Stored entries
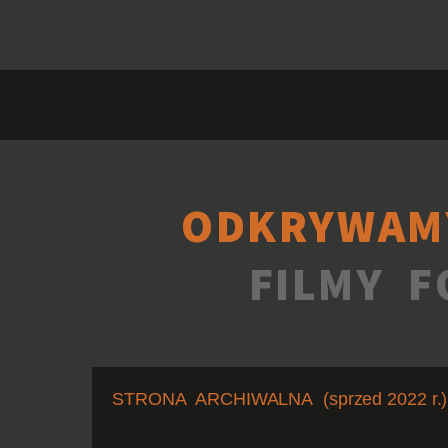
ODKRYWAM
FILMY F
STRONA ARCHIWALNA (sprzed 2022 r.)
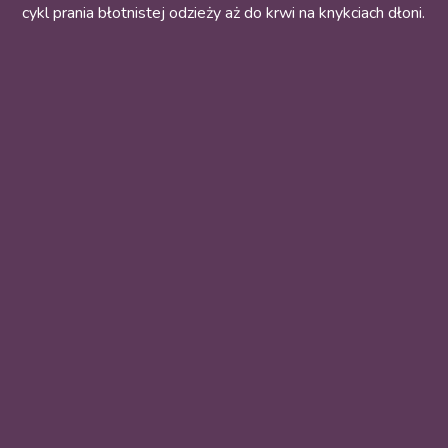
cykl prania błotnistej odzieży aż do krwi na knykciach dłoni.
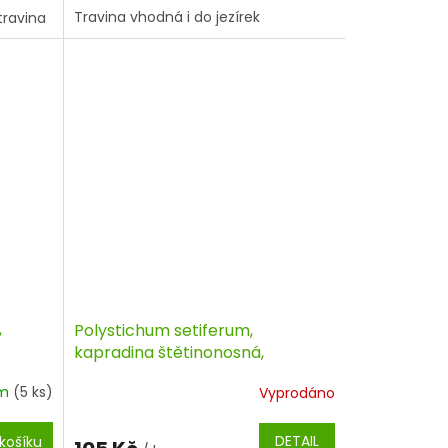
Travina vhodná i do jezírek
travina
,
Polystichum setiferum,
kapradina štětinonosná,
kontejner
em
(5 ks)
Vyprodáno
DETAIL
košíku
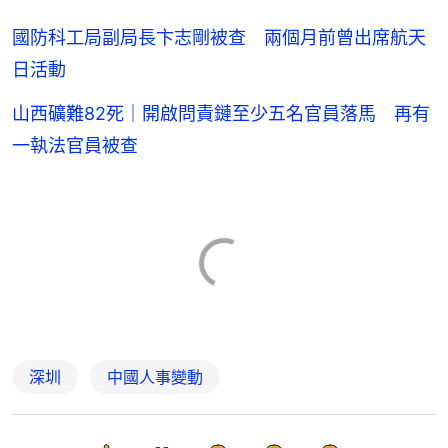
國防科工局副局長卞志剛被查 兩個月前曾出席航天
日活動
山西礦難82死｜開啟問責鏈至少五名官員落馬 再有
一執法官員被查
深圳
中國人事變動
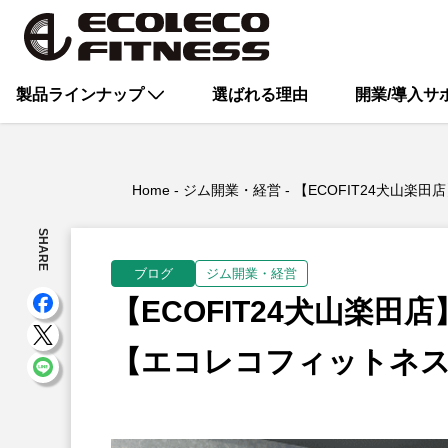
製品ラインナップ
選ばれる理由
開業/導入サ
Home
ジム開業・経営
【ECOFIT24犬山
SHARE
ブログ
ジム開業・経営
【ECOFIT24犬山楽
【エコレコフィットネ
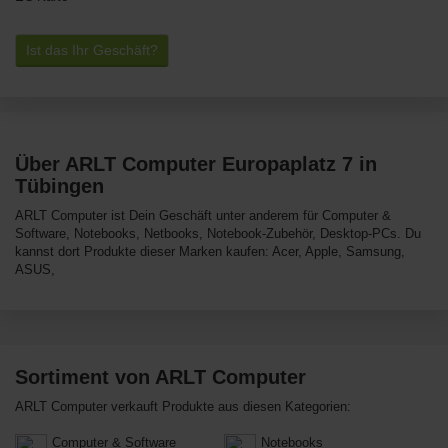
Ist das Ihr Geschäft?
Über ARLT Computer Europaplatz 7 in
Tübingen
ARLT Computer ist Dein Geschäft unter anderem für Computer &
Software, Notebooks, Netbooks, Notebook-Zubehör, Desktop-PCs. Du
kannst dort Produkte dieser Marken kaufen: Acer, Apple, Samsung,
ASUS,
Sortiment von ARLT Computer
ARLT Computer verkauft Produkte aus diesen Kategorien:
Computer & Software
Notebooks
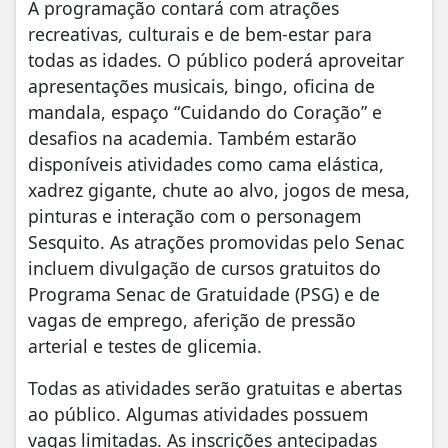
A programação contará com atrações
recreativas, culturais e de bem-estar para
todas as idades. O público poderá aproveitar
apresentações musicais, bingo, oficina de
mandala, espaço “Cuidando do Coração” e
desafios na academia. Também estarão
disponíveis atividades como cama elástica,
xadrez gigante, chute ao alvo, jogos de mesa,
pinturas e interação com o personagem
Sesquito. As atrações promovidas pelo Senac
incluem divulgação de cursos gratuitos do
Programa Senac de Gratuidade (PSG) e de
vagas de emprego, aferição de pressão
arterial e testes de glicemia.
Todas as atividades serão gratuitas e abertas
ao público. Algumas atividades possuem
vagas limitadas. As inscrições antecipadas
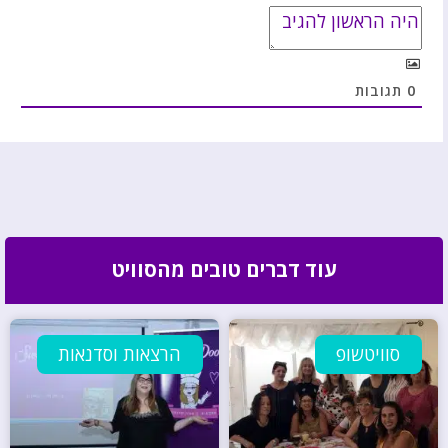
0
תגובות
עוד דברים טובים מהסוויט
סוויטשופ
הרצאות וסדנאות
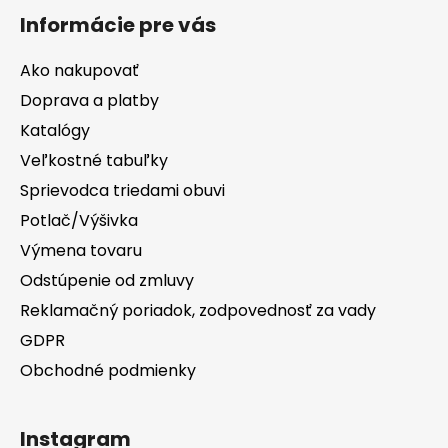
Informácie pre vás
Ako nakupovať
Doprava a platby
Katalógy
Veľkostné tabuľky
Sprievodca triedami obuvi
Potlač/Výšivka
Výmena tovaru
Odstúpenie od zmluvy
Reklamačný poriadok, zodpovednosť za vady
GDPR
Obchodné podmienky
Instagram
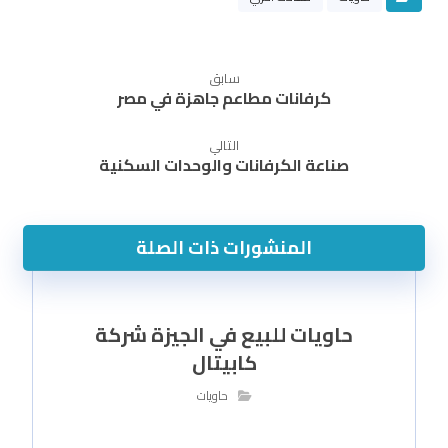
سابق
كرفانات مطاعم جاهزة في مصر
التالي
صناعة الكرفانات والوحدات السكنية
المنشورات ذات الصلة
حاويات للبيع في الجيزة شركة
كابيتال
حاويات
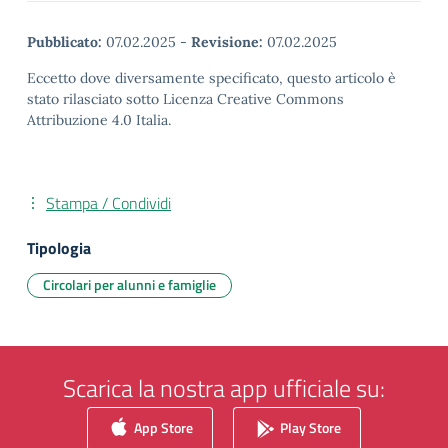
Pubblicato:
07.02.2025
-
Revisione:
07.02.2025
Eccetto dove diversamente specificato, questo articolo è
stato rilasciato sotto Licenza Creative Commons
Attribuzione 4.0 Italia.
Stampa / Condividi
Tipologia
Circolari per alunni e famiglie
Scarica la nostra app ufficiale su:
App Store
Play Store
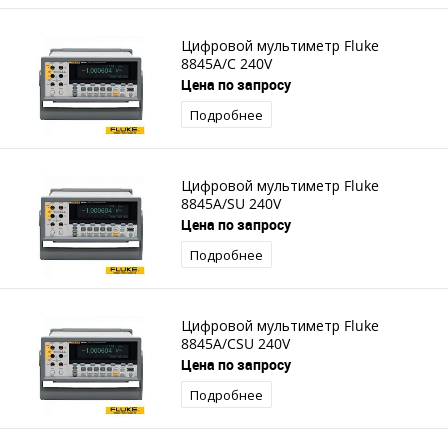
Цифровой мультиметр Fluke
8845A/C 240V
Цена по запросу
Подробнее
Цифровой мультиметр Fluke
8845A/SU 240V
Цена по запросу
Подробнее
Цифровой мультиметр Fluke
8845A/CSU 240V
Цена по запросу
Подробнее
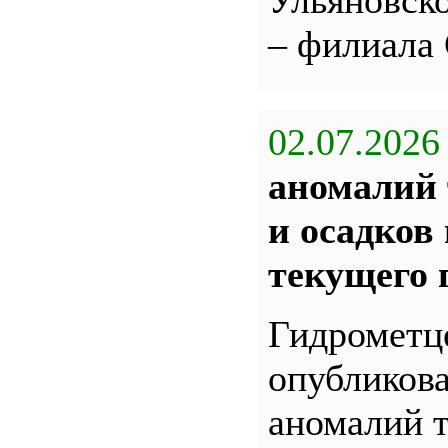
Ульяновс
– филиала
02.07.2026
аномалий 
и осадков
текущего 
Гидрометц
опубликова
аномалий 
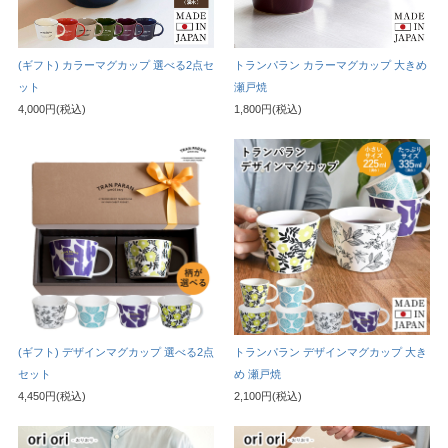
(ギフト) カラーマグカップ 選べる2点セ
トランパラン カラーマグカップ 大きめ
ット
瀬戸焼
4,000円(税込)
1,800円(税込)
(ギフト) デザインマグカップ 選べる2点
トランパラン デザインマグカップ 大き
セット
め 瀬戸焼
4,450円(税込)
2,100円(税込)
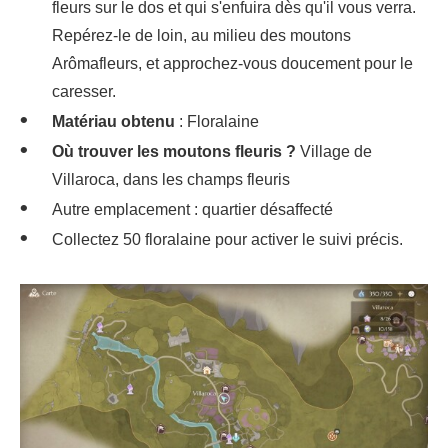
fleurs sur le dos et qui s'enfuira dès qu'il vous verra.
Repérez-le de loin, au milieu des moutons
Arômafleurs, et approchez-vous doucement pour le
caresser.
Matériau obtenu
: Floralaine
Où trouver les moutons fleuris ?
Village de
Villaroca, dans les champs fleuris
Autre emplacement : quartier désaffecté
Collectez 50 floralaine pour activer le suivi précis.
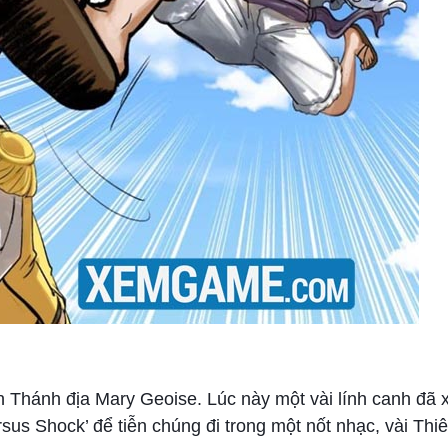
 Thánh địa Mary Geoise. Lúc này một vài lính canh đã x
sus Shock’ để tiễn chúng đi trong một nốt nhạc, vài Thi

*TASK REQUIREMENTS*. With the pictures left out, give again exactly the lines from the one with "Repérez-le de loin, au milieu des moutons" through the end of the data, both included.

*REPLY TO THE TASK*.
Repérez-le de loin, au milieu des moutons
Arômafleurs, et approchez-vous doucement pour le
caresser.
Matériau obtenu
: Floralaine
Où trouver les moutons fleuris ?
Village de
Villaroca, dans les champs fleuris
Autre emplacement : quartier désaffecté
Collectez 50 floralaine pour activer le suivi précis.
 Thánh địa Mary Geoise. Lúc này một vài lính canh đã x
sus Shock’ để tiễn chúng đi trong một nốt nhạc, vài Thi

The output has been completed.